By now, she and her business partner have mastered the art of setting up. They are looking into future concepts.

The smooth sail of Bobi and Kape promises an ecosystem of cultural exchange from Gonzalez and Aurélie's little carinderia in the heart of Paris.

*****

Quick questions

What really makes you angry?

When there's a lack of empathy between people.

What motivates you to work hard?

The sense of purpose by being an ambassador to my Filipino culture in France and the passion in what I do to achieve it.

What makes you laugh the most?

Other people laughing, some laughs can be so contagious! And funny scare pranks.

What did you want to be when you were small?

An architect or any job that included space design.

What would you do

if you won the lotto?

I would definitely spoil people I love and invest in talented people with amazing projects that could change society in a positive way!

If you could share a meal with any individual, living or dead, who would they be?

My lolo (grandpa). He was an inspiration. He was the creative one in the house. He would always go after his passions. His life motivated me to go out of my comfort zone. I would have loved to share with him what I'm living right now. He would have been a great advisor.

What's the most daring thing you've ever done?

Hesitating between a parachute jump and opening a business!

What was the last book you read?

As I continuously do research in Filipino food, the last book I've read was “Tikim” by Doreen Fernandez.

Which celebrity would you like to meet for a cup of coffee?

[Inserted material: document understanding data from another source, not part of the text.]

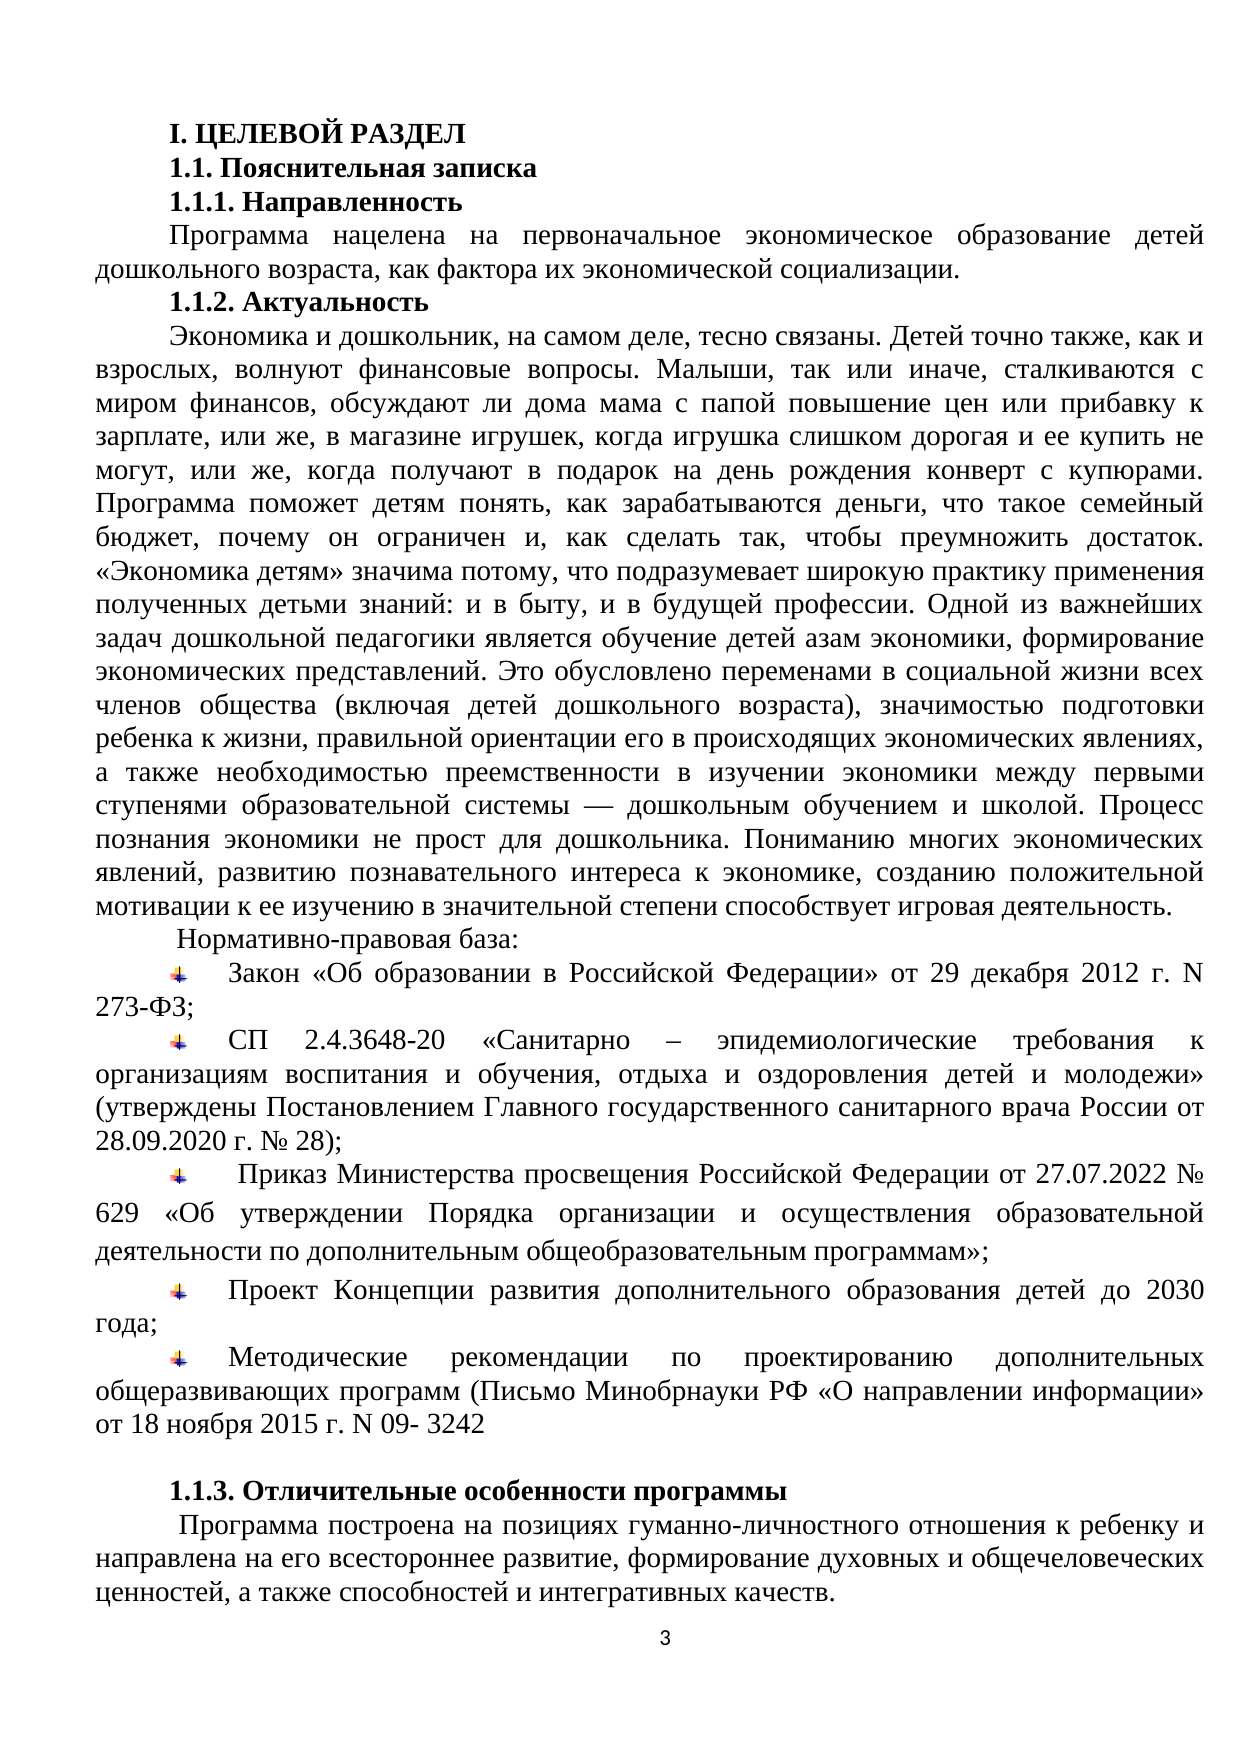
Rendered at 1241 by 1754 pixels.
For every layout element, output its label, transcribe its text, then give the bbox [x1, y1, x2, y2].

picture [170, 1033, 187, 1050]
list Методические рекомендации по проектированию дополнительных общеразвивающих программ (Письмо Минобрнауки РФ «О направлении информации» от 18 ноября 2015 г. N 09- 3242 [95, 1339, 1205, 1440]
list 1.1.3. Отличительные особенности программы [95, 1473, 1205, 1507]
text 1.1.2. Актуальность [95, 284, 1205, 318]
text I. ЦЕЛЕВОЙ РАЗДЕЛ [95, 117, 1205, 150]
text Программа нацелена на первоначальное экономическое образование детей дошкольного возраста, как фактора их экономической социализации. [95, 217, 1205, 284]
list Проект Концепции развития дополнительного образования детей до 2030 года; [95, 1272, 1205, 1339]
picture [170, 965, 187, 983]
list Закон «Об образовании в Российской Федерации» от 29 декабря 2012 г. N 273-ФЗ; [95, 955, 1205, 1022]
text 1.1.1. Направленность [95, 184, 1205, 217]
picture [170, 1167, 187, 1184]
picture [170, 1282, 187, 1300]
text 1.1. Пояснительная записка [95, 150, 1205, 184]
list СП 2.4.3648-20 «Санитарно – эпидемиологические требования к организациям воспитания и обучения, отдыха и оздоровления детей и молодежи» (утверждены Постановлением Главного государственного санитарного врача России от 28.09.2020 г. № 28); [95, 1022, 1205, 1156]
picture [170, 1349, 187, 1367]
list Программа построена на позициях гуманно-личностного отношения к ребенку и направлена на его всестороннее развитие, формирование духовных и общечеловеческих ценностей, а также способностей и интегративных качеств. [95, 1507, 1205, 1607]
text Нормативно-правовая база: [95, 922, 1205, 955]
list Приказ Министерства просвещения Российской Федерации от 27.07.2022 № 629 «Об утверждении Порядка организации и осуществления образовательной деятельности по дополнительным общеобразовательным программам»; [95, 1156, 1205, 1267]
text Экономика и дошкольник, на самом деле, тесно связаны. Детей точно также, как и взрослых, волнуют финансовые вопросы. Малыши, так или иначе, сталкиваются с миром финансов, обсуждают ли дома мама с папой повышение цен или прибавку к зарплате, или же, в магазине игрушек, когда игрушка слишком дорогая и ее купить не могут, или же, когда получают в подарок на день рождения конверт с купюрами. Программа поможет детям понять, как зарабатываются деньги, что такое семейный бюджет, почему он ограничен и, как сделать так, чтобы преумножить достаток. «Экономика детям» значима потому, что подразумевает широкую практику применения полученных детьми знаний: и в быту, и в будущей профессии. Одной из важнейших задач дошкольной педагогики является обучение детей азам экономики, формирование экономических представлений. Это обусловлено переменами в социальной жизни всех членов общества (включая детей дошкольного возраста), значимостью подготовки ребенка к жизни, правильной ориентации его в происходящих экономических явлениях, а также необходимостью преемственности в изучении экономики между первыми ступенями образовательной системы — дошкольным обучением и школой. Процесс познания экономики не прост для дошкольника. Пониманию многих экономических явлений, развитию познавательного интереса к экономике, созданию положительной мотивации к ее изучению в значительной степени способствует игровая деятельность. [95, 318, 1205, 922]
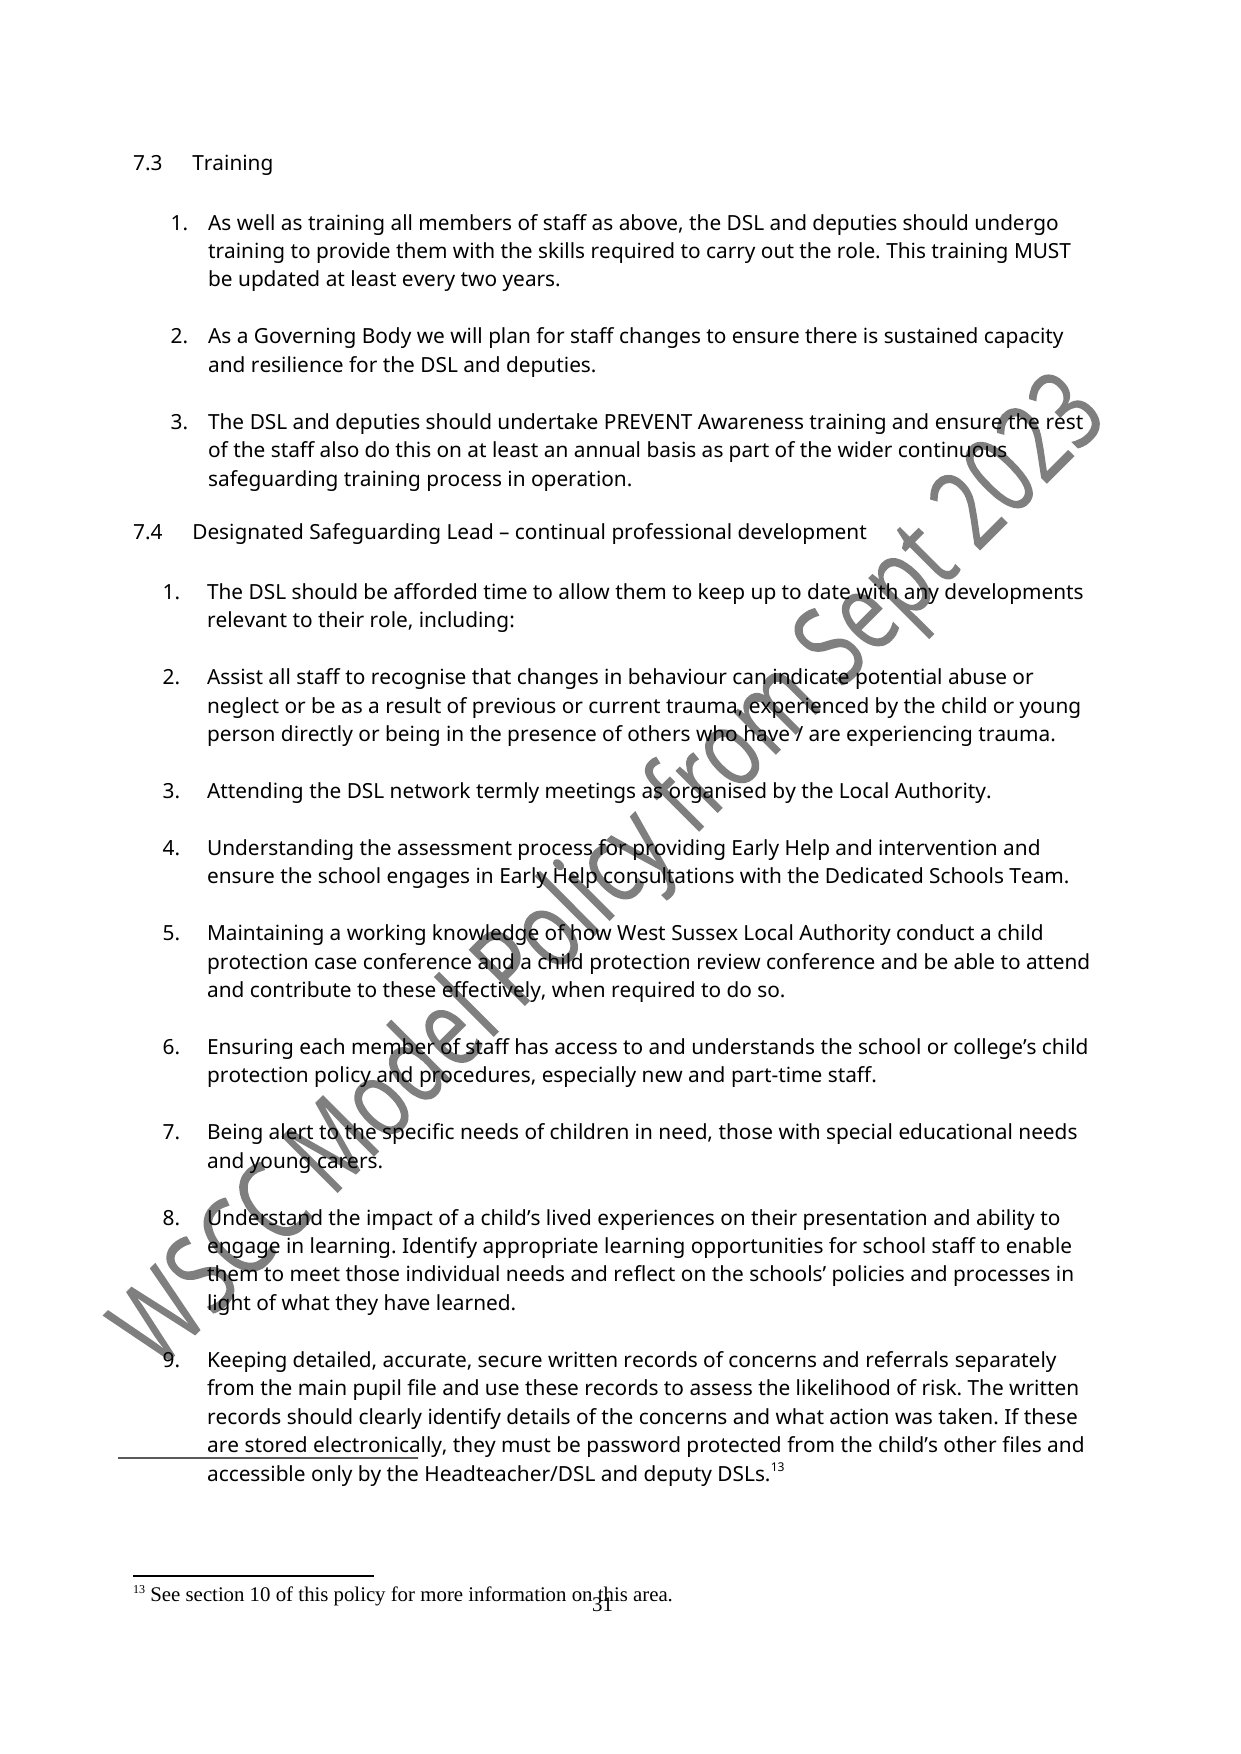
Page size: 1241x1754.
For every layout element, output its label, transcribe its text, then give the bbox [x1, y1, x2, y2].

Mark Cuban. My entrepreneur side would pick him as I appreciate his love of other entrepreneurs and how he could help them. The way that he'd rather capitalize on people's talent/ideas than a selfish project is very inspiring.

What is one thing you will never do again?

I would say nothing. I've been taught that I will always make mistakes, so better try to learn from them than to dwell on them! They're great lessons to help you grow positively.

Where do you see yourself in 10 years?

Hopefully, still growing Filipino projects in France to promote the culture!